Datasets are a critical part of machine learning. Any company of sufficient size will have unique domain-specific data in which they can create private datasets. The right data is helpful in building effective AI models that can improve efficiencies and productivity, reduce operational cost, enhance customer service, and ultimately create a competitive advantage. However, preparing the ideal datasets can be a time-consuming process. That’s were public datasets come in handy.

The AI strategy shouldn’t stall while the perfect datasets are being prepared. Public datasets provide organizations with data that can be used to build and test AI models. There are thousands of public datasets available for use, in areas like weather, disease, Twitter, animals, facial recognition, aerial, self-driving, object detection, banking, stock market, and much more. Some of the well-known datasets like ImageNet and MNST are great for using in POC’s to test frameworks, algorithms, libraries, hardware (DIY), and more.

In the matrix below, the first six columns are collections of datasets. For example, Google host more than 100 datasets, some are public, as developed by various government entities and others were created by Google. The same applies to AWS, Microsoft, Kaggle, and so on. The global AI community is coming together and publishing datasets regularly, in the hopes that companies will not only use it to further their business model, but tackle problems like heart disease, diabetes, droughts, poverty, etc. At the same time, some datasets might create concerns, as in those in the area of facial recognition. Below are twenty-five sources of publicly available datasets.

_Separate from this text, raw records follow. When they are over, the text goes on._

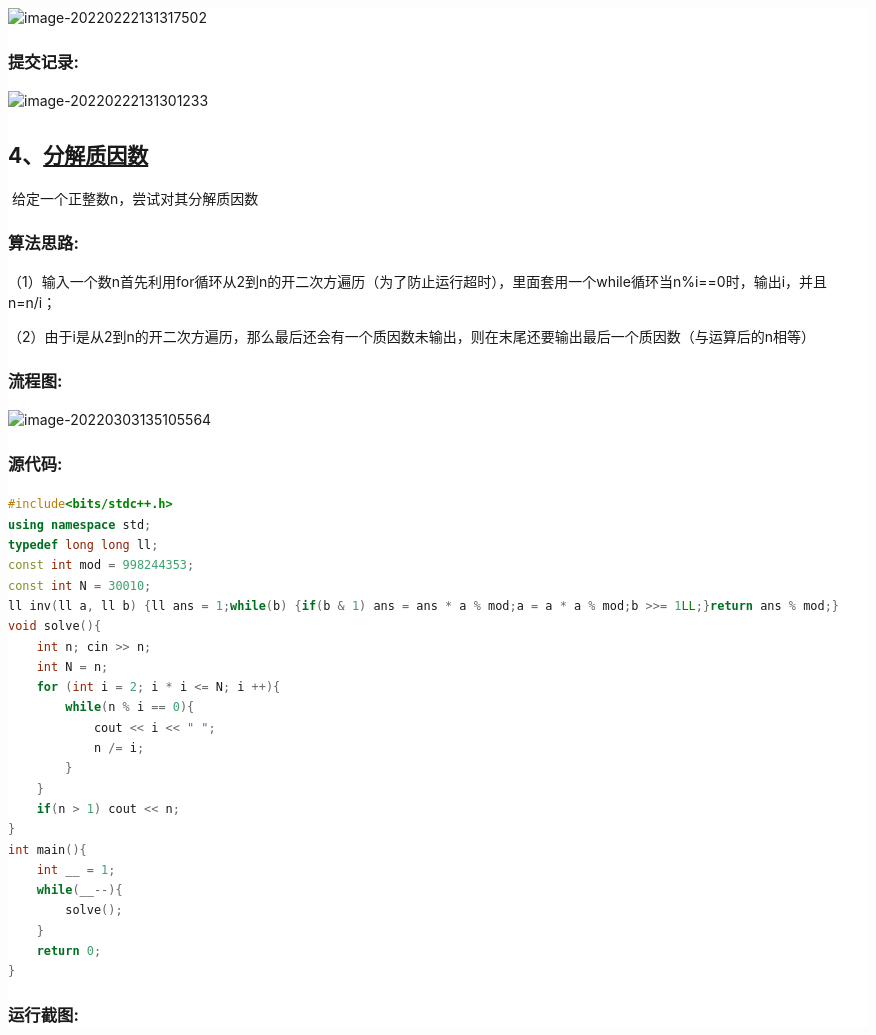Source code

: ![image-20220222131317502](/home/ljjtpcn/.config/Typora/typora-user-images/image-20220222131317502.png)

### 提交记录:

![image-20220222131301233](/home/ljjtpcn/.config/Typora/typora-user-images/image-20220222131301233.png)

## 4、[分解质因数](http://lx.lanqiao.cn/problem.page?gpid=T748)

​	给定一个正整数n，尝试对其分解质因数

### 算法思路:

（1）输入一个数n首先利用for循环从2到n的开二次方遍历（为了防止运行超时），里面套用一个while循环当n%i==0时，输出i，并且n=n/i；

（2）由于i是从2到n的开二次方遍历，那么最后还会有一个质因数未输出，则在末尾还要输出最后一个质因数（与运算后的n相等）

### 流程图:

![image-20220303135105564](/home/ljjtpcn/.config/Typora/typora-user-images/image-20220303135105564.png)

### 源代码:

```c++
#include<bits/stdc++.h>
using namespace std;
typedef long long ll;
const int mod = 998244353;
const int N = 30010;
ll inv(ll a, ll b) {ll ans = 1;while(b) {if(b & 1) ans = ans * a % mod;a = a * a % mod;b >>= 1LL;}return ans % mod;}
void solve(){
    int n; cin >> n;
    int N = n;
    for (int i = 2; i * i <= N; i ++){
        while(n % i == 0){
            cout << i << " ";
            n /= i;
        }
    }
    if(n > 1) cout << n;
}
int main(){
    int __ = 1;
    while(__--){
        solve();
    }
    return 0;
}
```
### 运行截图:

Name	Type	Creator	Size	Description
AWS	Collection	Many	Vary	Hosted collection of public datasets
Google	Collection	Many	Vary	Hosted collection of public datasets
Kaggle	Collection	Kaggle	Vary	Hosted collection of public datasets
Microsoft	Collection	Many	Vary	Hosted collection of public datasets
Notre Dame	Collection	Univ. of Notre Dame	Vary	Face and 3D Face datasets
VisualData.io	Collection	VisiualData.io	Vary	Collection of computer vision datasets

ACS	Demographic	US Census	3.5M households	Detailed US demographics data
ApolloScape	Autonomous	Baidu	74k video frames, 147k depth images, and 147k scenes	Research project on autonomous driving
Berkeley DeepDrive	Self-driving	UC Berkeley	100k HD video sequences	Video dataset
Data USA	Government	Deloitte & others	36k locations & more	Visualize US issues like jobs, skills, etc.
Diabetes	Disease	UCI	100k instances	Data on outcomes pertaining to diabetes patients
El Nino Dataset	Weather	UCI	178k instances	Oceanographic and meteorological readings
Feret	Facial Recognition	DoD/NIST	14k images	Develop capabilities to help with security, intelligence, and law enforcemnt
HAR Dataset	Human Motion	UCI	43M	Human activity recognition - sitting, biking, standing, walking, etc.
Heart Disease	Disease	UCI	303 instances	Individual data - age, sex, cholesterol,...
ImageNet	Visual database	Stanford University	14M	Image database
Movieslens	Recommendation	GroupLens	20M ratings on 27k movies from 138k users	Movie Ratings
Million Song	Recommendation	Kaggle	1M music tracks	Music
Netflix Prize	Recommendation	Netflix	17k files	Movie Ratings
Open Images	Images	Google	9M images	Various images and their relationships
Overhead Imagery Research Data Set	Aerial	ORID	1k images	Overhead Imagery
SAT-4 Airborne Dataset	Aerial	ASU	330k scenes	Pics of different landscapes
Serre Lab	Human Motions	Brow University	7k clips	Human actions-smile, laugh, chew, talk, smoke, eat...
SIFT10M Data Set	Object Detection	UCI	11M instances	Nearest neighbor search algorithm method
SpaceNet	Satellite Imagery	SpaceNet	+600k building labeled	Precision-labeled and high resolution satellite images.